インターンシップの労働者性

 先日、厚生労働省のウェブサイトで、「厚生労働省におけるインターンシップの追加募集」という告知がなされていました。就職希望学生を対象とした「職場体験実習(インターンシップ)」については多くの企業においてその導入が積極的に進められていますが、今回厚生労働省の募集要項によると、厚生労働省のみで約100件の募集が行われており、指導員の下で1~2週間の実習に従事するといった内容となっていました。


 このインターンシップ運営にあたっては、実習学生の労働者性をどのように扱うのかという問題があります。特にインターンシップは、アルバイトとの境目が不明確であることが少なくないため、事前にしっかりとしたプログラム等を準備しておかなければ単なるアルバイトと変わらない実態が発生してしまう恐れがあります。この場合はインターンシップとはいえ、労働者性ありとされ、最低賃金の支給や、事故発生時の労災の問題などが生じることとなります。
 
 このインターンシップにおける学生の労働者性に関しては、以下の行政通達が存在します。
「一般に、インターンシップにおいての実習が、見学や体験的なものであり使用者から業務に係る指揮命令を受けていると解されないなど使用従属関係が認められない場合には、労働基準法第9条に規定される労働者に該当しないものであるが、直接生産活動に従事するなど当該作業による利益・効果が当該事業場に帰属し、かつ、事業場と学生の間に使用従属関係が認められる場合には、当該学生は労働者に該当するものと考えられる。
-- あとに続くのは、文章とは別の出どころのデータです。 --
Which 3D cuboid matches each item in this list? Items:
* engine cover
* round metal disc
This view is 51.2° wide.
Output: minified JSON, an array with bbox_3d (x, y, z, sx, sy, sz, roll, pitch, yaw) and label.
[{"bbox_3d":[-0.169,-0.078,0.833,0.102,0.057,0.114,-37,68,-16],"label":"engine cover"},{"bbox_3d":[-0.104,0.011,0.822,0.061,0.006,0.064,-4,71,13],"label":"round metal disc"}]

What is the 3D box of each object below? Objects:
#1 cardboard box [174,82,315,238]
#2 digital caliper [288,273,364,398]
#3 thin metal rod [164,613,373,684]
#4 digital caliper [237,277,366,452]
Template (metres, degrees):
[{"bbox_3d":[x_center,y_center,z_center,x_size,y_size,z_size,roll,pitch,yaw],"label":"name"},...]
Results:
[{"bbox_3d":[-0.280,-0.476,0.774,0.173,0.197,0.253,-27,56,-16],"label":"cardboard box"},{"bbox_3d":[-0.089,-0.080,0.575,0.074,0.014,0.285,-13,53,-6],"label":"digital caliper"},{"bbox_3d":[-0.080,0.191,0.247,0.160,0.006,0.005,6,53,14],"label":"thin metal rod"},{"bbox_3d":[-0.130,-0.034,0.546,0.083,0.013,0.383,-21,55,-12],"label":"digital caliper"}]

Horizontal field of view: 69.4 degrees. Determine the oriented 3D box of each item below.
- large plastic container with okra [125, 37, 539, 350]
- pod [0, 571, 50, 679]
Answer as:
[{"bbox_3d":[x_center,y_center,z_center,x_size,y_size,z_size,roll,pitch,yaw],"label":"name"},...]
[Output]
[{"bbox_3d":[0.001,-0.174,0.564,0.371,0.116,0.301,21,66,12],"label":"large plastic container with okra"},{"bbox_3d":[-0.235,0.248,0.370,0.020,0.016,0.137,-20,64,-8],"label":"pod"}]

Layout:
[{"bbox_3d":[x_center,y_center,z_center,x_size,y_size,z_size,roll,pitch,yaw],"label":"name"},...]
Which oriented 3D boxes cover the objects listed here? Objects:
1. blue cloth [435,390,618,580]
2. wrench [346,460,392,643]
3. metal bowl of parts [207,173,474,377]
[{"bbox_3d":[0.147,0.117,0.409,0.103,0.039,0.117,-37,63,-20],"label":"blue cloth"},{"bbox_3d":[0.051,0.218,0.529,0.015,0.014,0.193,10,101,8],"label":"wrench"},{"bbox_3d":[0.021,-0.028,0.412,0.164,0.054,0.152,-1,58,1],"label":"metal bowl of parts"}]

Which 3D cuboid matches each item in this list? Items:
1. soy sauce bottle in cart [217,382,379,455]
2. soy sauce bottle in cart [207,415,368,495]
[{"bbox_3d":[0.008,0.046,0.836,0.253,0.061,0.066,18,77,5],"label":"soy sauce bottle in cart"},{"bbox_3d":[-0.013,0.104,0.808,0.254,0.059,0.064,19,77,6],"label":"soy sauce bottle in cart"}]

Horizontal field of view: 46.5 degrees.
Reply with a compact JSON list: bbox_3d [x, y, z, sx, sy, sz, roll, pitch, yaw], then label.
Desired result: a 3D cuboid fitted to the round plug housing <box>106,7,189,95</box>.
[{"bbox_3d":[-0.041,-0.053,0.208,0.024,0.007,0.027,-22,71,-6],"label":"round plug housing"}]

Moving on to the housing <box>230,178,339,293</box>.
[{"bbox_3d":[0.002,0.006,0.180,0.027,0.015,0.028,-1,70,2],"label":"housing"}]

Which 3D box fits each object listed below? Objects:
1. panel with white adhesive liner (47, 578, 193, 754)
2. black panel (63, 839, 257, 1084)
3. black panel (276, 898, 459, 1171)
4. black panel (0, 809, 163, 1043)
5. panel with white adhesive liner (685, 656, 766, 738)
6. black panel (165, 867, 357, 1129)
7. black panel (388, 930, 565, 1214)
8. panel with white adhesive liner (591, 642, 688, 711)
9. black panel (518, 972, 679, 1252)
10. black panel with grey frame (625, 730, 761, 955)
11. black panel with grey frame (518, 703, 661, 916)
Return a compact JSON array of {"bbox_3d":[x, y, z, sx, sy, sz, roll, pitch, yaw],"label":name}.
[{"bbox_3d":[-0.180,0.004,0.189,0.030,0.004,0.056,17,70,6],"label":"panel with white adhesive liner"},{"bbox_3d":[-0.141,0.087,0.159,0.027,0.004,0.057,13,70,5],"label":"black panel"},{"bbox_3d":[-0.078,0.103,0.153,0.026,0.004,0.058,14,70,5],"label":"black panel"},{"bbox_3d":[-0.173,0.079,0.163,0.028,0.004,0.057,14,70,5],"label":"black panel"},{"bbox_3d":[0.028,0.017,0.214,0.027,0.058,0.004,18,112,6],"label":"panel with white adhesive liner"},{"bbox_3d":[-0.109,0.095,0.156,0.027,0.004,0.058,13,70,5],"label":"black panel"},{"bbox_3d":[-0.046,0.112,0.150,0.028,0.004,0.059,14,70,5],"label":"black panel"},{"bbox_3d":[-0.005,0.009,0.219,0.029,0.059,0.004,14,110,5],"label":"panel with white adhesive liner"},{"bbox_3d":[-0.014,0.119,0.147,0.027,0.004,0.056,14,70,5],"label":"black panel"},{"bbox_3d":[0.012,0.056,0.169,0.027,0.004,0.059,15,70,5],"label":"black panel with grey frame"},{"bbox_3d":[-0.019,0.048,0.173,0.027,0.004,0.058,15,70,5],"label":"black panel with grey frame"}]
なお、この判断にあたっては、昭和57年2月19日付け基発第121号「商船大学及び商船専門学校の実習生について(一般に実習の委託を受けた事業場との関係において原則として労働者ではないとするもの)」も参照されたい。」(平9.9.18 基発第636号)
 
 インターンシップは学生の就労意識の醸成や企業とのミスマッチの防止という観点から、積極的に導入が進められるべきだと考えますが、こうした労働者性の問題については受け入れ側の起業において、事前に十分な検討を行っておく必要があります。一般的には、今回の厚生労働省の募集のように実習であることを前面に出し、労働者としては扱わず、また補助作業従事以外にも、プログラムの内容に講義を取り入れたり、レポートの提出を求めるなどの工夫をしている企業も多いようです。